Pillow-Cat Books, "the first animal themed bookshop in New York," opened recently at 328 East 9th St., in the East Village. On the store's website, owner Cleo Le-Tan, who grew up in France, describes the 200-square-foot space as "small, green, and filled with used, new, vintage and antique books of all types and in all languages. We have books about art, photography, design, fashion, and literature--as well as comics and, of course, children's favorites.

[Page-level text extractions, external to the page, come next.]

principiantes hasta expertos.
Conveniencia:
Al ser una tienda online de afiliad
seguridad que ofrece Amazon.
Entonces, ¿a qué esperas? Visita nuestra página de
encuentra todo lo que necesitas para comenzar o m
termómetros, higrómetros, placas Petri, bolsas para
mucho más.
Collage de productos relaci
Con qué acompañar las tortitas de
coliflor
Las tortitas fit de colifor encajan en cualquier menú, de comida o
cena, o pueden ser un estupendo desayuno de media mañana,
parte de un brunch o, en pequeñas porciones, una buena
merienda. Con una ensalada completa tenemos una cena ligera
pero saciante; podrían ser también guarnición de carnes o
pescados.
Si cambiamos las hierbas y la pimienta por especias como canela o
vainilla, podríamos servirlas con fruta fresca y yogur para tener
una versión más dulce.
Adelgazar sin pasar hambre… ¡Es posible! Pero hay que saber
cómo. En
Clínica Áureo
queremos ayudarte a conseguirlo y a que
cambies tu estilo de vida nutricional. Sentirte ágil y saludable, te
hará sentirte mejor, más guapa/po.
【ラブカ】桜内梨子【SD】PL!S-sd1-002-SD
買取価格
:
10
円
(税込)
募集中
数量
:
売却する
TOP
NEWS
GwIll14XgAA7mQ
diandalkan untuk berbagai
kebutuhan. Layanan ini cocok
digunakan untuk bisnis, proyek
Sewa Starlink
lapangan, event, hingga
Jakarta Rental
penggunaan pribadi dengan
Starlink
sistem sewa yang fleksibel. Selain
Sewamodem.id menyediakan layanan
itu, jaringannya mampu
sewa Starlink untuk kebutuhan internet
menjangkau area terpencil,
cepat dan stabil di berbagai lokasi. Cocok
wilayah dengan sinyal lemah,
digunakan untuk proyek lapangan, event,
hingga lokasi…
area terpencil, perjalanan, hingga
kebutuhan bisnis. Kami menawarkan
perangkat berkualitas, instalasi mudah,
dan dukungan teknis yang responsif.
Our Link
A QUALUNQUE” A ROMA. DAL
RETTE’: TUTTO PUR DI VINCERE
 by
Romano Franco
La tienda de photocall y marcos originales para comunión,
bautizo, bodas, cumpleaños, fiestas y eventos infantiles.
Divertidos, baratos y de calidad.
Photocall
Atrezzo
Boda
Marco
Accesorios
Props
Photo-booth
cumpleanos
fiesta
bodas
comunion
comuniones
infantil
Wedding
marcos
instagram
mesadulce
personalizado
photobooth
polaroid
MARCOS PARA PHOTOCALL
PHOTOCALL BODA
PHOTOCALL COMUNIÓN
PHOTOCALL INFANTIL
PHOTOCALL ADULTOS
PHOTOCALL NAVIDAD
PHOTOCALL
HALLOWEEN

The only common denominator: an animal or animal character must be present."
"All my favorite characters are animals," she told the New York Times. "I do have all these technical books on poodle grooming and it just makes me want a poodle.... We always had pets in the family, and now I'm waiting for my kids to be old enough to choose one.
Fictional animals are omnipresent in the shop, the Times noted. "Pillow-Cat is a cat in the shape of a pillow or a pillow in the shape of a cat," said Le-Tan of the store's mascot. "I've always been surrounded by books, and I wrote a whole book about bookshops. I thought it would be so nice to have my own." Her books include A Booklover's Guide to New York and Une Famille, roman à clef published in France.
Her sister, Olympia Le-Tan, "the accessories designer known for small clutch bags embroidered to look like books, designed the store's logo and mascot--a cat that wears glasses and a pussy bow. The logo now adorns totes, hats, shirts, key chains and matchbooks. Olympia will also illustrate a series of Pillow-Cat stories that Ms. Le-Tan has written," the Times wrote.
Cleo Le-Tan, who moved to New York City from France 10 years ago, wants to make Pillow-Cat Books "like an old French shop where you can find something that's been on the shelf for 59 years. But I also had to have some neon and modern stuff for New York." The shelves are organized by species, as is the website. The grassy green color on the walls and shelves is a tribute to the walls in the Paris living room of her father, the late illustrator and regular New Yorker cover artist Pierre Le-Tan.
Cleo Le-Tan feels she still has species gaps to fill in her inventory: "There might just be one sea horse book. I didn't know what a manatee was, and then this little girl came in who wanted flamingo books. I feel stressed out now that I might be missing animals."